De bijzondere dialectengroep, waartoe het Nieuwperzisch en zijn voorgangers behoren, is ontstaan in Zuid-Perzië, in de provincie Persis (het latere Fars), die ook de bakermat is geweest van de dyqastieën van de Achaimeniden en van de Sassaniden. Het Nieuwperzisch is evenwel niet in Zuid-Perzië, maar in Noordoost-Perzië voor het eerst als litteraire taal gebruikt; pas hierna heeft het zich over alle islamitische Iraanse landen en daarbuiten verspreid. Naast het Nieuwperzisch zijn andere Iraanse dialectengroepen in Perzië blijven voortleven; de tegenwoordige wetenschap onderscheidt drie groepen: een westelijke waarvan het Koerdisch de voornaamste vertegenwoordiger is, een noordoostelijke die uit taalkundig oogpunt op het Avestisch en de taal van het Parthische rijk teruggaat, en in het Noordwesten een middengroep. Al deze dialecten zijn niet zonder invloed gebleven op de ontwikkeling van het Nieuwperzisch. Ook het Perzisch van bepaalde godsdienstige groepen, zoals de zoroastriërs (gebers) en de joden, vertoont afwijkingen. De opkomst en uitbreiding van het Nieuwperzisch hangt ten nauwste samen met de verbreiding van de islam in de Iraanse landen.
Vandaar dat deze taal bijna uitsluitend met Arabische letters wordt geschreven (met uitzondering van het Perzisch van de joden, dat Hebreeuwse karakters gebruikt). In de loop van de eeuwen heeft zich een speciaal Perzisch-Arabisch schrifttype ontwikkeld (het ta’lik-schrift). Ook de zoroastriërs bedienen zich wanneer zij Nieuwperzisch schrijven van de Arabische letters. Voorts is kenmerkend voor het Nieuwperzisch, dat het hoe langer hoe meer Arabische woorden heeft opgenomen door de krachtige Arabisch-islamitische culturele invloed in de eerste eeuwen van de islam. Ook het Nieuwperzisch zelf werd een islamitische cultuurtaal die zich tot buiten de grenzen van Perzië krachtig heeft doen gelden: in Klein-Azië en Toerkestan en vooral in Vóór-Indië, waar Perzisch de officiële taal van het rijk van de grootmogols is geweest; het heeft hier een hoge litteraire bloei beleefd en ook de woordenschat van de islamitische talen in Vóór-Indië (vooral het Hindoestani) sterk beïnvloed. Ook in West-Toerkestan, vroeger een Iraans land, en in Afghanistan, wordt nog veel Perzisch geschreven en gesproken (door de Tadjiks), terwijl ook de Kaukasische landen vroeger onder culturele invloed van het Nieuwperzisch hebben gestaan.
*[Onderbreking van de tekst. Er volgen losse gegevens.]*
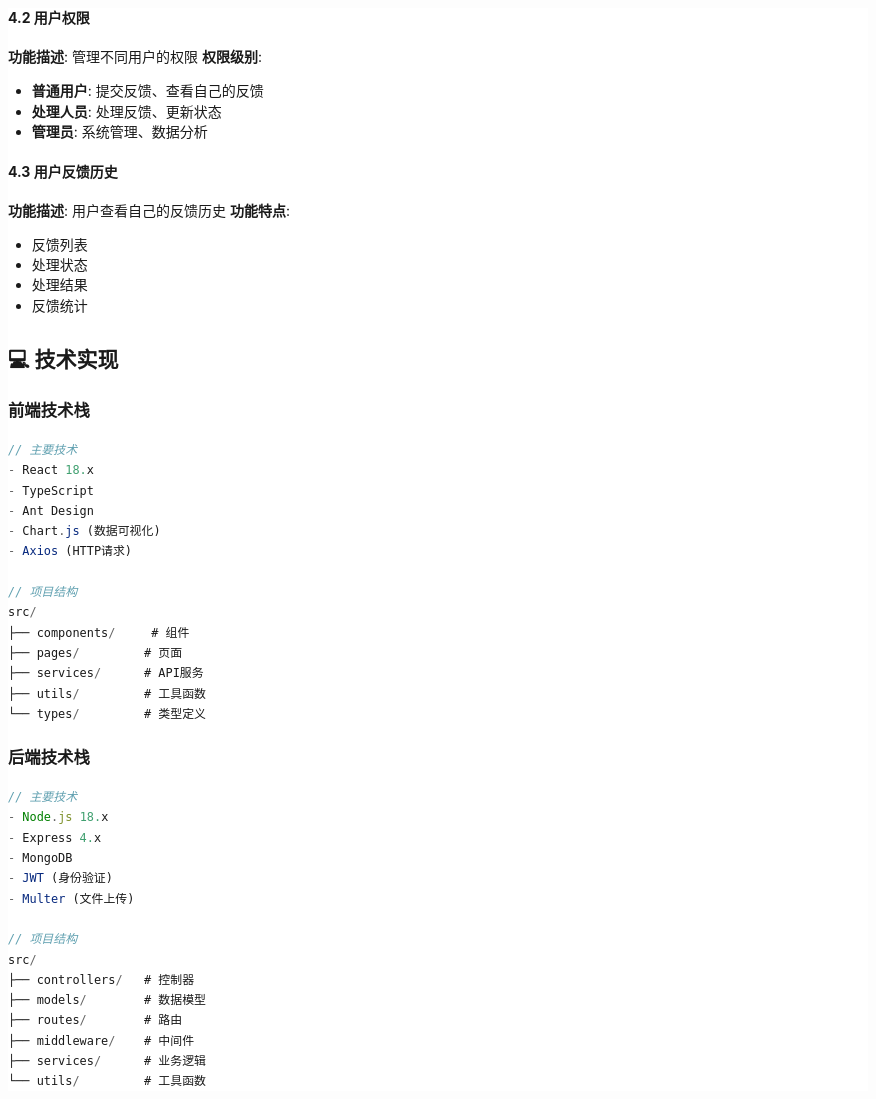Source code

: #### 4.2 用户权限
**功能描述**: 管理不同用户的权限
**权限级别**:
- **普通用户**: 提交反馈、查看自己的反馈
- **处理人员**: 处理反馈、更新状态
- **管理员**: 系统管理、数据分析

#### 4.3 用户反馈历史
**功能描述**: 用户查看自己的反馈历史
**功能特点**:
- 反馈列表
- 处理状态
- 处理结果
- 反馈统计

## 💻 技术实现

### 前端技术栈
```javascript
// 主要技术
- React 18.x
- TypeScript
- Ant Design
- Chart.js (数据可视化)
- Axios (HTTP请求)

// 项目结构
src/
├── components/     # 组件
├── pages/         # 页面
├── services/      # API服务
├── utils/         # 工具函数
└── types/         # 类型定义
```

### 后端技术栈
```javascript
// 主要技术
- Node.js 18.x
- Express 4.x
- MongoDB
- JWT (身份验证)
- Multer (文件上传)

// 项目结构
src/
├── controllers/   # 控制器
├── models/        # 数据模型
├── routes/        # 路由
├── middleware/    # 中间件
├── services/      # 业务逻辑
└── utils/         # 工具函数
```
Daar Perzië sedert de middeleeuwen gewoonlijk door Turkse dynastieën geregeerd werd heeft de taal ook Turkse elementen in zich opgenomen, maar veel minder dan Arabische; vele Westturkse dialecten hebben zelfs hun woordenschat belangrijk verrijkt met Nieuwperzische woorden. Er zijn tijden geweest waarin door een opleving van nationaal bewustzijn er naar gestreefd werd, de Arabische invloed in de taal te beperken, o.a. in de tijd van Firdausi (ca. 1000 n.C.) en eveneens in de 20e eeuw onder de invloed van nationalistische stromingen. [prof.dr.J.Gonda]
Litt. A.J.Arberry, Modern Persian reader (1950); R.Levy, The Persian language (1951); A.Lambton, Persian grammar (1957; 2e dr. 1960); K.Hoffmann e.a., Iranistik, Linguistik (1958); B.Alavi en M. Lorenz, Lehrbuch der pers. Sprache (1967).